NTSF: SD: SUV:: Season One – I don’t claim to understand most of what comes out of the world of Adult Swim these days, but at least I get NTSF: SD: SUV, even if I’m not a huge fan. A parody of your basic CSI, NCIS, Bones-type procedurals, the show is as if those series were written by a bunch of drunken frat guys. What it does have going for it is that every famous person you can think of guest stars at some point or another, whether it’s Ed Helms, Jeff Goldblum, Eliza Dushku, Mark Hamill, Bill Hader, or anyone else you’ve ever heard of. Mildly amusing, but not my favorite.

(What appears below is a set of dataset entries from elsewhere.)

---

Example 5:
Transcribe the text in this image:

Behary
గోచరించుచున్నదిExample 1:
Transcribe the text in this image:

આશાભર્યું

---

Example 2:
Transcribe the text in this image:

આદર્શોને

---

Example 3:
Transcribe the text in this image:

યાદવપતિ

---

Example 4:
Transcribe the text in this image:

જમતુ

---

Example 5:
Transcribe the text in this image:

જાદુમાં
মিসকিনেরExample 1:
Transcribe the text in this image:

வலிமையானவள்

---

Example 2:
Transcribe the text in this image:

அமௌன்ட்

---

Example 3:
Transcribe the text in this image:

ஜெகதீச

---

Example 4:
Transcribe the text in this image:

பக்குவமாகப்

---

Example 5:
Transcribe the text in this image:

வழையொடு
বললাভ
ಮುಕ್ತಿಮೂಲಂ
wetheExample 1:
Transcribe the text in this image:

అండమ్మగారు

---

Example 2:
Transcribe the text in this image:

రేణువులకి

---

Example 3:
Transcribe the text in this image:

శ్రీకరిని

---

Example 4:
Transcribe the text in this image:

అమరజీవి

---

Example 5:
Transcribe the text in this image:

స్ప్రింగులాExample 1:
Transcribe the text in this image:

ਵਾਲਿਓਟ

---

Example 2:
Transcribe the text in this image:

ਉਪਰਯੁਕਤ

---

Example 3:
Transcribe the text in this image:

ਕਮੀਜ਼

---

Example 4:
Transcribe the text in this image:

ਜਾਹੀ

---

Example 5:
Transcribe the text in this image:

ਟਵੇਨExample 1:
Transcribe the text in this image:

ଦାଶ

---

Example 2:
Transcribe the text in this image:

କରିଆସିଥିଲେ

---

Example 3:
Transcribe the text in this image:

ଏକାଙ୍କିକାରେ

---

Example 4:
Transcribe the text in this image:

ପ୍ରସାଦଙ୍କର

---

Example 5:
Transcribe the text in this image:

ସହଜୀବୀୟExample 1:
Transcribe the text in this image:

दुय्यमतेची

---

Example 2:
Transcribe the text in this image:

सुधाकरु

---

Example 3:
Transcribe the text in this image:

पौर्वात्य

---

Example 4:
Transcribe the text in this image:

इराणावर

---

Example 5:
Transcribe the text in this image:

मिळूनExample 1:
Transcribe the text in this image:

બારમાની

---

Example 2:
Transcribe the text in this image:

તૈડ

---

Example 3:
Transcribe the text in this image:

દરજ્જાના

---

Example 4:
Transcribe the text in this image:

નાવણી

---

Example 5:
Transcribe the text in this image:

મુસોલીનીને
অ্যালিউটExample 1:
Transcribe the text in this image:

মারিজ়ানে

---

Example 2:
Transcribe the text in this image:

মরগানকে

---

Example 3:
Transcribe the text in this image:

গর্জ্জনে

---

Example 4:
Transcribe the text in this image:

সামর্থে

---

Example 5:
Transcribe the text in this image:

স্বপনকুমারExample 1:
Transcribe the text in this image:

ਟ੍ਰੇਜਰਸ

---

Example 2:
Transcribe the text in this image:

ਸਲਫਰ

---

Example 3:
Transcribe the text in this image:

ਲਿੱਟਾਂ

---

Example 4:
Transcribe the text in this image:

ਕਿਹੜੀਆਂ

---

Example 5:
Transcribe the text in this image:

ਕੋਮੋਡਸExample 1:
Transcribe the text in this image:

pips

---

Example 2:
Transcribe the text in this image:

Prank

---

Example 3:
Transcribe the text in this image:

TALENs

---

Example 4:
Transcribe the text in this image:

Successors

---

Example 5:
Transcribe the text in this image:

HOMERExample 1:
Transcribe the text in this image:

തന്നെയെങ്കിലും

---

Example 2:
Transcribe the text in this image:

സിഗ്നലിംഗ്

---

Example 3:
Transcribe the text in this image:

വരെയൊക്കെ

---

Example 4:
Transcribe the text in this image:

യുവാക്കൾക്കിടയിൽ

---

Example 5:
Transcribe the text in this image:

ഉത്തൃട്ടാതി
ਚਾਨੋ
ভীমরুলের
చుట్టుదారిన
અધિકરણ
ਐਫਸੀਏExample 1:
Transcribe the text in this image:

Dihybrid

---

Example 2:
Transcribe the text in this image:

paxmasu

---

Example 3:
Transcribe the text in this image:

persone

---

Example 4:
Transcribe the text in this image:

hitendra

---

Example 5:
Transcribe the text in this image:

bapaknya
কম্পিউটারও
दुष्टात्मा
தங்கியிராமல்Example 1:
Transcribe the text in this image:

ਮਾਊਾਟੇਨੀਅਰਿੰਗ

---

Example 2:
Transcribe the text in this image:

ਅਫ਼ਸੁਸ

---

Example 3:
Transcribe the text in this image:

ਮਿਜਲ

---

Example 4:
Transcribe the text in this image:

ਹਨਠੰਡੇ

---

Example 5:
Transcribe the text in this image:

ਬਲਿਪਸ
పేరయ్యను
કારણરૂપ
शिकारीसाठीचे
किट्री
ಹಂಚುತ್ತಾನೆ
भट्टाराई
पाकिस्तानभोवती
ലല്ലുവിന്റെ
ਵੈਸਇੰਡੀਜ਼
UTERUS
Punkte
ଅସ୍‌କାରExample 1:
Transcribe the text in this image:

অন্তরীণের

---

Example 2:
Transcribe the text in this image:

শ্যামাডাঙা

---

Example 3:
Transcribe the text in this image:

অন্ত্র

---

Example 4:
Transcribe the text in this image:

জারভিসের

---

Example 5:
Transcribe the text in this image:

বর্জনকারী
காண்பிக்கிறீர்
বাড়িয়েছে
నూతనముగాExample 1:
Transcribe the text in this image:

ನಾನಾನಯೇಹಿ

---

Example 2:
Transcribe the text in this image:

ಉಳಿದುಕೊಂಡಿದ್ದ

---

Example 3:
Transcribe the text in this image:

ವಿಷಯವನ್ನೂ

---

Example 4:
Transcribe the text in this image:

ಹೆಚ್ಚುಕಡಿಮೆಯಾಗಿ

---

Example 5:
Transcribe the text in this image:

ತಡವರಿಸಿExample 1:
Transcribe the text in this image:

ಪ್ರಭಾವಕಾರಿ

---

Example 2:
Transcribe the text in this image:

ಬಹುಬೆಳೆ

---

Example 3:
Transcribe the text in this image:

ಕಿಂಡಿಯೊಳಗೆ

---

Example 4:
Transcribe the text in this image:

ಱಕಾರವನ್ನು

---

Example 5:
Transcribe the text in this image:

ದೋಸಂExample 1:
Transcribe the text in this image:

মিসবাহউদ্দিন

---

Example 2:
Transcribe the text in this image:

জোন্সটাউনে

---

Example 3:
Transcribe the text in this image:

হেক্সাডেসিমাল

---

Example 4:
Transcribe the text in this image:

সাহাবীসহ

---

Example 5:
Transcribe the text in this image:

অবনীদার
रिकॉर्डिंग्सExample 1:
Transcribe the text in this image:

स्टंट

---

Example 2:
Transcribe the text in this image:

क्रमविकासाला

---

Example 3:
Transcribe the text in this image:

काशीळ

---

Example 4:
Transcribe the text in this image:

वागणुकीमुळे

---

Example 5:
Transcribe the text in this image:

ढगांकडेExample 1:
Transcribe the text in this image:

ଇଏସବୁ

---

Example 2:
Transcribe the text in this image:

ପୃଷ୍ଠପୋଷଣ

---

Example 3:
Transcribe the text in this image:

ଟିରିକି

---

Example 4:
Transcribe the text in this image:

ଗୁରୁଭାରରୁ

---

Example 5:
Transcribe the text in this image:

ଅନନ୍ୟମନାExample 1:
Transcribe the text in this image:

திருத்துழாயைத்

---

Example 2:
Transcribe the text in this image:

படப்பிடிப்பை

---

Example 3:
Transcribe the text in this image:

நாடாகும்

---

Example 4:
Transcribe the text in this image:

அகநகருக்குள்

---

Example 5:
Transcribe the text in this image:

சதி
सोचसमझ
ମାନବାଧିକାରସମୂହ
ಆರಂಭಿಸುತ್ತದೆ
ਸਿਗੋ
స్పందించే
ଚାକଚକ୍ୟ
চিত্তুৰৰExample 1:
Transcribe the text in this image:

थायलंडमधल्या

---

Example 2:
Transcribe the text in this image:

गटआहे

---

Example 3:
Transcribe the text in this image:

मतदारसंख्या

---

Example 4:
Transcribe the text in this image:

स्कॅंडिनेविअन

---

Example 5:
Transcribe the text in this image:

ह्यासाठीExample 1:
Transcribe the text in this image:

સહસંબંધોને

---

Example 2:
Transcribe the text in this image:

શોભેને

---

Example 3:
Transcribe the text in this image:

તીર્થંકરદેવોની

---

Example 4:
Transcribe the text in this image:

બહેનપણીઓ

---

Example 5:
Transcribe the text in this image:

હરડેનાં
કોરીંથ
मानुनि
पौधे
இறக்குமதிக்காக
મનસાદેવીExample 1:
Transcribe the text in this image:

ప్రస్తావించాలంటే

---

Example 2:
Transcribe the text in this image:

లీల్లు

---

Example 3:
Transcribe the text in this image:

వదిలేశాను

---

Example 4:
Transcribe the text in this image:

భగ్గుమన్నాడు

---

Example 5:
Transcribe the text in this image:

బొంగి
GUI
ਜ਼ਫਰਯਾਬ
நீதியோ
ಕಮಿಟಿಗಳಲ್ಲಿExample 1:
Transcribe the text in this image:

Dr. Kildare: The Complete Fourth Season – Even though this show aired a long time ago, you’ll still hear people refer to charming doctors as “Dr. Kildare” on occasion, and there’s a reason for that. And that reason is the show Dr. Kildare, which starred a young Richard Chamberlain as the original McDreamy. In this show, he plays a young resident who is learning the lays of the land from the hospital’s chief of staff. Sound a little familiar? (I’m looking at you, Grey’s Anatomy.) In all seriousness, though, while the tone and feel of Dr. Kildare are obviously quite different from Grey’s Anatomy, it’s not hard to see that Dr. Kildare was clearly the Grey’s of its day. I’m sure there was water cooler talk about the show in the early 1960s, when the show became a huge hit and made Richard Chamberlain a star overnight.
Wolfen – Following on the success of werewolf films like An American Werewolf in London and The Howling, Wolfen is a poor man’s attempt at a good werewolf film. It’s not a bad film per se, but Albert Finney is not exactly a likable lead actor and the film pretty much skips over any werewolf scenes whatsoever. However, the final climax, which features a number of real (and not CGI) wolves squaring off against our heroes is both tense and exciting to watch. So that’s pretty cool but the rest of the movie is slow going. Still, it’s nice to have it on Blu-ray for the first time ever.